He went on to study Sculpture and Industrial Design at Cleveland Institute of Art. He had a passion for industrial design because of the discipline’s necessity of physical interaction, utility and efficiency. He loves the scale of sculpture, and the variety of materials and conceptual foundations. The combination of these inherently disparate fields was where he wanted to explore. Articles like Sitings of Public Art: Integration versus Intervention by Miwon Kwon further refined his approach to making art. Public Art can not only spruce up a decaying neighborhood or piece of land, but it can bring people together. And, as he happily discovered, he could get paid to do it. Reigelman was further driven to do public art after reading Bowling Alone: The Collapse and Revival of American Community by Robert D. Putnam. He was dismayed by the idea of civil disengagement.

Reigelman was always impressed by the spectacle of public art pieces of Claes Oldenburg and Coosje van Bruggen, but their work seemed arbitrary and wasn’t necessarily site-specific. Richard Serra’s extraordinary sculptures inspired Reigelman to create his own that were more interactive and less of a physical obstacle. He has recently been commissioned by the Ludlow Community Association to create the project called Colorfield. The Ludlow neighborhood, which straddles Shaker Heights and Cleveland, was one of country’s first neighborhoods to successfully integrate its citizens during the civil rights movement of the 1960’s. Using ideas of color which are highlighted in Josef Albers’ book Interaction of Color, a book Reigelman says every artist should read, the installation will feature 48 triangular posts of various colors on each of the posts three sides. The posts will be eight feet tall, and eight inches wide on each side. The palette of colors the viewer will observe shifts depending on the angle at which you’re viewing the installation.

Reigelman brings a sense of humor to his work in the form of visual puns. He’s created one-off pieces – a functioning clock affixed to sticks of dynamite, bookshelves which are actually books as shelves (you don’t necessarily have to put books on them), and his bitten silverware: forks, knives and spoons which have been bitten through as if in a cartoon; ironic and functional. His Breaking The Bottle furniture – a site-specific piece at Heller Gallery in New York – is a comment on the homes he saw during various trips abroad.

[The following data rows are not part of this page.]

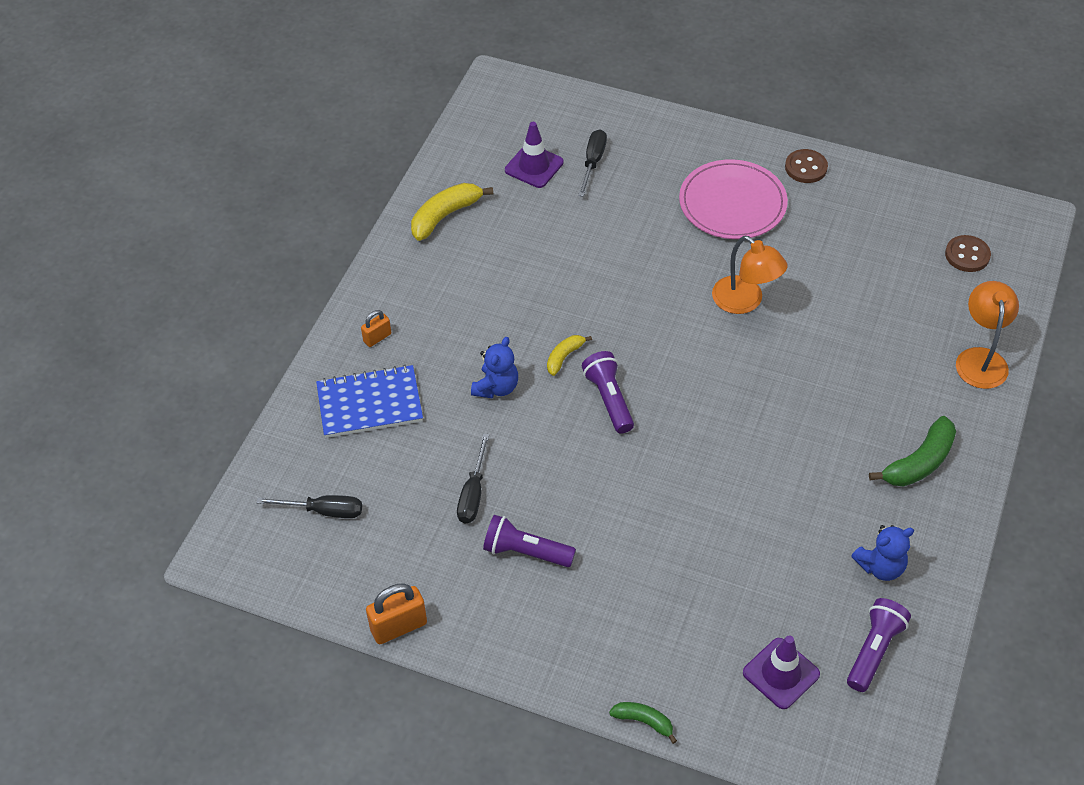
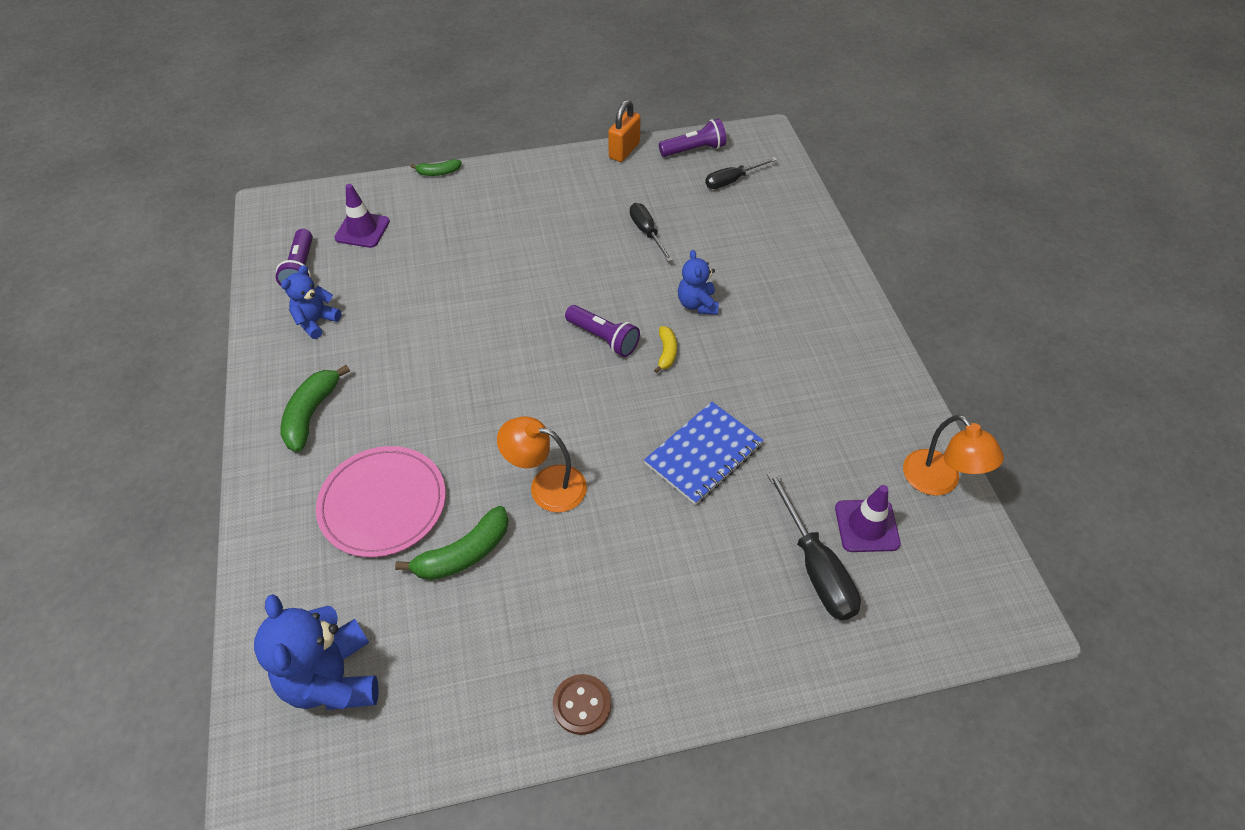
camera: 145 degrees right, 0 degrees up
blue notebook [316,365,423,438] -> blue notebook moved to [644,402,764,505]
orange padlock [361,310,391,347] -> none
yellow banana [411,183,493,241] -> none
purple flashlight [483,515,576,567] -> purple flashlight moved to [659,119,726,157]
black screwdriver [578,129,607,197] -> black screwdriver [767,471,861,620], size x1.51
pink plate [679,159,788,239] -> pink plate moved to [316,446,446,557]
brown button [945,235,991,272] -> blue teddy bear [254,594,379,710]
orange lamp [956,281,1019,389] -> orange lamp moved to [903,415,1004,496]
none -> green banana [395,506,508,580]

Homeowners protected themselves against intruders by constructing tall walls along the perimeter of their homes which were, in a precise and purposeful manner, topped off with shards of broken glass made to cut any climbers. There was visual beauty in something which was created to harm.

In Cleveland, Reigelman won an award for setting the Cleveland Museum of Art on fire with his Wood-Pile installation. He generated interest in the Detroit Shoreway community with his Blue Birds scavenger hunt. This summer, a flock of the blue birds have migrated to New York City, perching themselves in Norwood’s garden, an exclusive club for the art community. They will be revealed as the foliage falls with the changing seasons.

Reigelman’s next installation will be his largest one to date. A glacier will soon emerge in Cleveland as the city rehabilitates its walkways which take pedestrians under Interstate 90/State Road 2 to the Lake Erie waterfront. He was intrigued by the glacial striation left on the surrounding geology in Ohio and plans to bring Ohio and Lake Erie back to its Pleistocene origins with a 40-foot tall, 200-foot long powder-coated aluminum glacial gateway.

Reigelman is truly an artist for the people. He brings history and art together to create dialogue and social interaction among us. Not only does he comment on the psycho-social aspects of our communities, he shows us how we can transform them. His work is sublime, engaging and intelligent. It makes you appreciate contemporary art even if you may never have before.